##### Data provided #####
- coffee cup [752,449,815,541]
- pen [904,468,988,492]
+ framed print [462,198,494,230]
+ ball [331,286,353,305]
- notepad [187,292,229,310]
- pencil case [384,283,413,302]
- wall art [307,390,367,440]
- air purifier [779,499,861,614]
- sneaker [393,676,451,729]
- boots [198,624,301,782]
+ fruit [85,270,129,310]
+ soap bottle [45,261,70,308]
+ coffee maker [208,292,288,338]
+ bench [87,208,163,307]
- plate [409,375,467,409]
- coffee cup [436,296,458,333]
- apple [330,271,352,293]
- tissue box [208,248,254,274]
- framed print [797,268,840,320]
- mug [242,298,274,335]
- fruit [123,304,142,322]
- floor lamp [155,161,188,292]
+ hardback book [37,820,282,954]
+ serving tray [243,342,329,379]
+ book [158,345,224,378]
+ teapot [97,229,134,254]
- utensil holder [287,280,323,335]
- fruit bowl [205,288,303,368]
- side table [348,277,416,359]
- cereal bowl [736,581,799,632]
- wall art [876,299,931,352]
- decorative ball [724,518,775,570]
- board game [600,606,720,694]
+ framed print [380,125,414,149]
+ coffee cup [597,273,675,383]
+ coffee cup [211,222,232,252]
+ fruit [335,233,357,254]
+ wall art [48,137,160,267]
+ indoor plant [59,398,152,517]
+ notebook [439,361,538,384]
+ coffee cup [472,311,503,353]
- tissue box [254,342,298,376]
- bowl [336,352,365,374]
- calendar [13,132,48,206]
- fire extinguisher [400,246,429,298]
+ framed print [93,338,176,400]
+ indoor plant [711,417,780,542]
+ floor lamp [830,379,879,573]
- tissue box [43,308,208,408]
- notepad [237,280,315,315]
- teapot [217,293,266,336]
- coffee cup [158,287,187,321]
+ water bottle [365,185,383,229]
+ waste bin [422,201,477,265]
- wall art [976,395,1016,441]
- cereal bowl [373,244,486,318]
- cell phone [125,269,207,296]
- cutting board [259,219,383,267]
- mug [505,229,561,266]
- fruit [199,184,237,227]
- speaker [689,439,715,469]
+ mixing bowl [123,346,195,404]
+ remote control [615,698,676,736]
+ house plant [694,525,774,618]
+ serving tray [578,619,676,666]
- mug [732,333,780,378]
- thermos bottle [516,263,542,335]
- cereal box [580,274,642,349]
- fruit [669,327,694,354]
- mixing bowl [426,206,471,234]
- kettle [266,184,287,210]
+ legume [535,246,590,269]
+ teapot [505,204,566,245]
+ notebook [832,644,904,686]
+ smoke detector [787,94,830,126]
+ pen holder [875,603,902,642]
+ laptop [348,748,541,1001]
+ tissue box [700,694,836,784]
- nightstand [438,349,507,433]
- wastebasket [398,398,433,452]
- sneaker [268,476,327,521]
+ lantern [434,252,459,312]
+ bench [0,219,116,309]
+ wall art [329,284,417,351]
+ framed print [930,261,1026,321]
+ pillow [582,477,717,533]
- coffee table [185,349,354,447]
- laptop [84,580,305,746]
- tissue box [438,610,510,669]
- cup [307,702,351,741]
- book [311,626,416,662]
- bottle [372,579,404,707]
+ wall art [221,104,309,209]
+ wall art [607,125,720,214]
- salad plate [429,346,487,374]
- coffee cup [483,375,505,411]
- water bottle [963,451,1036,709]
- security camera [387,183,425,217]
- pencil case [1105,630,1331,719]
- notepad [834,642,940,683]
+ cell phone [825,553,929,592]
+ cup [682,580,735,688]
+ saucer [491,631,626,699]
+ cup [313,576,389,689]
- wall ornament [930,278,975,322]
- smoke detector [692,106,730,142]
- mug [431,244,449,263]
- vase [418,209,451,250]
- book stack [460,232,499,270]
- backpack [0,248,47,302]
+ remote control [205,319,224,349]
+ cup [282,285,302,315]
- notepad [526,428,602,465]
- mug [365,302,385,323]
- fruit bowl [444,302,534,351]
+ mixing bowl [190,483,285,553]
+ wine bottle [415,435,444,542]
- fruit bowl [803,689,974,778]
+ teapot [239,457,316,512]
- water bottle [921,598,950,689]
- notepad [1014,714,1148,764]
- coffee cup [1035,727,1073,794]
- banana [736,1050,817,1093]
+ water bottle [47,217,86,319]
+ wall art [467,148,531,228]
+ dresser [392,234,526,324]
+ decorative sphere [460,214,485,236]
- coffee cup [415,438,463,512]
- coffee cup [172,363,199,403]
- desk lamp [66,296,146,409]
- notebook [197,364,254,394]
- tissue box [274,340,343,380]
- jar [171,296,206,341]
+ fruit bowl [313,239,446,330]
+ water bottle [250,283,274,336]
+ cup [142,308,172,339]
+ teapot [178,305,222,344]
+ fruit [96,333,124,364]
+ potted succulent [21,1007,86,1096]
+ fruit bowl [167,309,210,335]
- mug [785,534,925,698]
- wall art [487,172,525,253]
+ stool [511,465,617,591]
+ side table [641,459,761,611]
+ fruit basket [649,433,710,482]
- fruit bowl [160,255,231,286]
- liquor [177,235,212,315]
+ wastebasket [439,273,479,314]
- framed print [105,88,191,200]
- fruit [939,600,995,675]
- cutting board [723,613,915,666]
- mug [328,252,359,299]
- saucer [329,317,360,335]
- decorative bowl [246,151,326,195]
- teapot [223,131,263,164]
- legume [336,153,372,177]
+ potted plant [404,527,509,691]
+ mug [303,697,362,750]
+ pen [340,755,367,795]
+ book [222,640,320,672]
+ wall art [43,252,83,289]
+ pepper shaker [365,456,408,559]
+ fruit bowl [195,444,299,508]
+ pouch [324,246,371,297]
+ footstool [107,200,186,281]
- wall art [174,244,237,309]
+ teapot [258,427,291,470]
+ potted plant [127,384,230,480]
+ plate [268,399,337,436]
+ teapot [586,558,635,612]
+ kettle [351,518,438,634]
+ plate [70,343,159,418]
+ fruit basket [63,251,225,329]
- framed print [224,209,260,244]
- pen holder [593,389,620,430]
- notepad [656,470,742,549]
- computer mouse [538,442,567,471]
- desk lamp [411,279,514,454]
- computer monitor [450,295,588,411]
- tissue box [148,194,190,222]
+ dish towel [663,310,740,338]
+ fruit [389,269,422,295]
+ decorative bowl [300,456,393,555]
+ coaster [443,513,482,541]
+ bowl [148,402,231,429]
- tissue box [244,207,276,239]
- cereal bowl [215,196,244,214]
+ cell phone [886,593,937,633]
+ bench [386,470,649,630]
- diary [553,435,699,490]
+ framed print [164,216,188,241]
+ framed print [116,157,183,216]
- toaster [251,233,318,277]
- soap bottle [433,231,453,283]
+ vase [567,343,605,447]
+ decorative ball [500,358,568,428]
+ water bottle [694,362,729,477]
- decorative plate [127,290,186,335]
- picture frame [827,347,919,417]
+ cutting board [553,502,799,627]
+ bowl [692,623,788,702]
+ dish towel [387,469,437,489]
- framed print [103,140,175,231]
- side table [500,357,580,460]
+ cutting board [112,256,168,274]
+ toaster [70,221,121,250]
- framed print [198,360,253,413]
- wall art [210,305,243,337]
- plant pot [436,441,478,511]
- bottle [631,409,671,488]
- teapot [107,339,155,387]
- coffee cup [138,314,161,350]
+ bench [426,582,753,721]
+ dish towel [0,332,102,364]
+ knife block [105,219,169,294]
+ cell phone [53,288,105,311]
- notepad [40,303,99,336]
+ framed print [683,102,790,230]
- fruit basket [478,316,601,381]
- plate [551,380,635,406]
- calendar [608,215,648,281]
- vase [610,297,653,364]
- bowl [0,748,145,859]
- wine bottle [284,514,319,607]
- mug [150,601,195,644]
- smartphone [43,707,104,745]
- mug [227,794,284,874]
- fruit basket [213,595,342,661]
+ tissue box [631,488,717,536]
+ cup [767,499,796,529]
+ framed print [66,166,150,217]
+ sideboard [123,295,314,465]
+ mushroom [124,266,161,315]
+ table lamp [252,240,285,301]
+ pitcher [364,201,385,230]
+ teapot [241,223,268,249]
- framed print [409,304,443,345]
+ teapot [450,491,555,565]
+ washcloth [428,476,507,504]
#####
- Your objective -
Begin at the line above that has "serving tray [243,342,329,379]" and stop after the line that has "- board game [600,606,720,694]", copying each line exactly and adding nothing else.

- Answer for this exercise -
+ serving tray [243,342,329,379]
+ book [158,345,224,378]
+ teapot [97,229,134,254]
- utensil holder [287,280,323,335]
- fruit bowl [205,288,303,368]
- side table [348,277,416,359]
- cereal bowl [736,581,799,632]
- wall art [876,299,931,352]
- decorative ball [724,518,775,570]
- board game [600,606,720,694]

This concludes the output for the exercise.